Boondocks living means no cable television
This city girl has adjusted well to country living … with one exception. No, it’s not the fact that I have to travel miles to get where I’m going. From the time I was 7 and steered our family car down a country road while sitting on my father’s lap, driving has been pure joy for me.
I can even live without pizza delivery because I’ve found a pizza place that gets it ready and all I have to do is pop it in my own oven and cook it. Best of all, it isn’t cold when we eat it.
What I HAVE had a hard time adjusting to is the fact that we have no access to cable television. In preparation for our move to the country nine years ago, we bought a satellite TV system. And, because we then paid well more than $1,000 for our tiny dish unit, husband Ray grimaces whenever he sees ads currently offering the satellite and receiver free of charge to anyone who will commit to a year’s programming service.
The promise to throw in professional installation rubs additional salt in his wounds because Ray, himself, installed our satellite on the highest peak of our house, using a rickety — and far too short — wooden ladder which he positioned in the bed of his pickup to make it reach. (I often wonder what the heck we were thinking when he could have screwed it on the side of the house while standing flat-footed on the deck.)
What I miss most about cable is that, whenever something went wrong with it, a simple call to service meant that someone would be out to fix it right away. With our satellite service, it takes a whole day just to connect to someone who doesn’t know any more about the problem than I do.
My opinion is that voice mail alone would try the patience of a saint. But voice mail coupled with the technical assistance representatives of my satellite service would, I am confident, make an angel resort to strong language.

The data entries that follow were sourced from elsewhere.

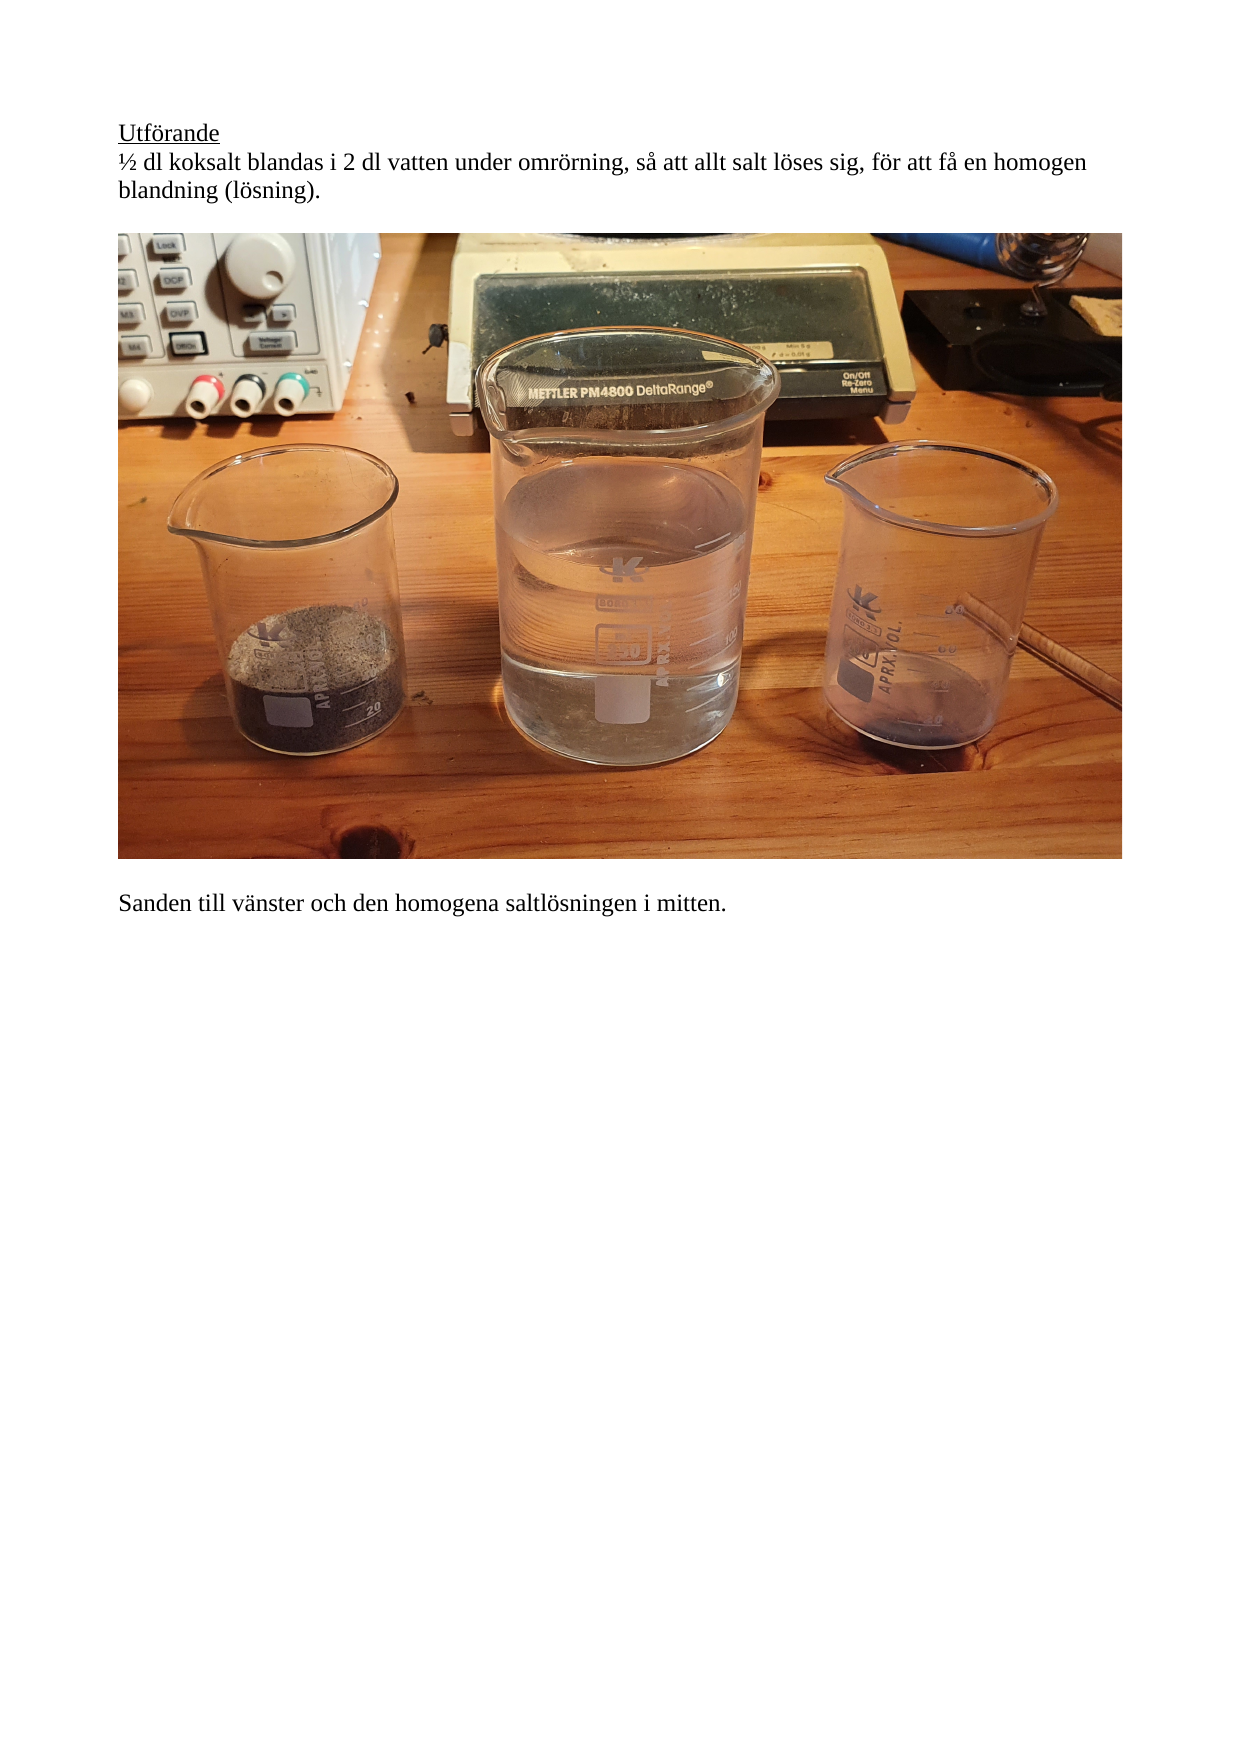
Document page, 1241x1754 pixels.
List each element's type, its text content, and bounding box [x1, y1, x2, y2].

text ½ dl koksalt blandas i 2 dl vatten under omrörning, så att allt salt löses sig, för att få en homogen blandning (lösning). [118, 147, 1122, 204]
text Sanden till vänster och den homogena saltlösningen i mitten. [118, 888, 1122, 916]
picture [118, 233, 1123, 859]
text Utförande [118, 118, 1122, 147]
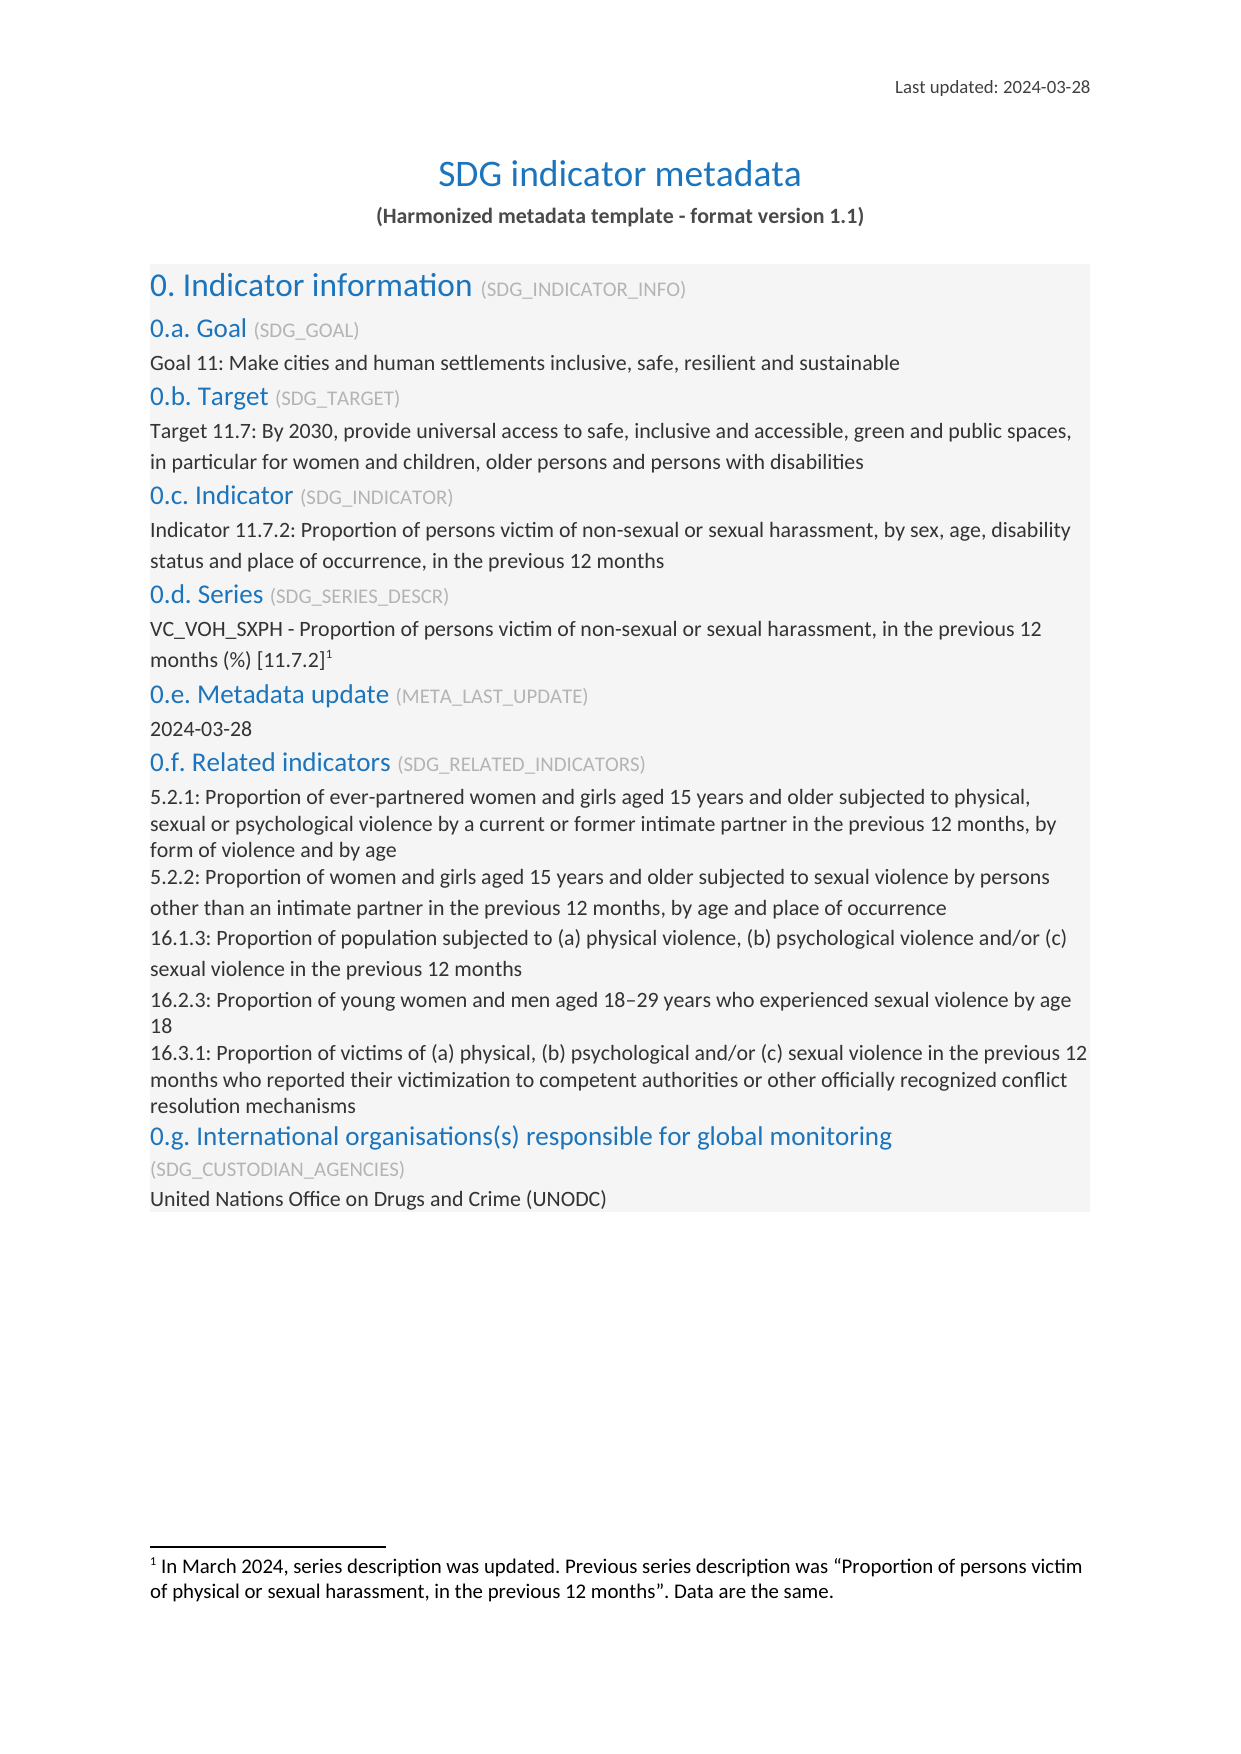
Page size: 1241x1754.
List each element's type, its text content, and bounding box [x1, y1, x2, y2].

After listening to a bunch of menu options and punching myriad numbers on my phone pad, I am offered the option to “punch zero to talk to a representative.” At last I hear a series of rings. Am I actually going to speak to a human? Nope. A pleasant recorded female voice tells me that “the volume of calls is much larger than expected” and “your call will be answered in the order in which it was received.” Then they play music in my ear which is periodically interrupted by the voice informing me that “we appreciate your call” and “a representative will be with you momentarily.”
This goes on long enough for my ear to go numb and for me to begin answering the recorded voice. “Oh, yeah?” I say sarcastically, “This is the 28th time I’ve heard that. Don’t you think that, by now, you SHOULD be expecting this number of calls?”
A recent satellite receiver problem resulted in half-dozen calls and more than two hours talk and wait time (mostly the latter). Once connected to a human, I was instructed to unplug the satellite receiver from the wall outlet, wait 15 seconds and plug it back in. When that remedy didn’t work after three times of trying, the male representative questioned whether I was doing the procedure correctly. He passed me on to the next level of service when I said, “Hey, there are only so many ways one can unplug and plug in a plug!”
At the next level, a female representative and I reprised the unplugging/replugging routine after she sent a new program message to my receiver. That didn’t correct the problem so she referred my call to the next level of service, where I was disconnected and had to begin the process anew.
A smarter woman would have given up, but what I lack in brains, I make up for in tenacity. When I finally reached a guy at the first level, I pre-empted him, “Look,” I said, “I’m not going to unplug the receiver again. Just connect me to your highest level of technical assistance.”
Darned if he didn’t do it! After I explained the problem to the representative at the highest level, she said, “Let me check something.”
Then she said, “I can’t say when it will be fixed, but there’s a problem with your brand of receiver.”
“Is it on your end?” I inquired.
“Yes, it is.”
I am SO not an angel, but I did have the grace to hang up before I resorted to strong language.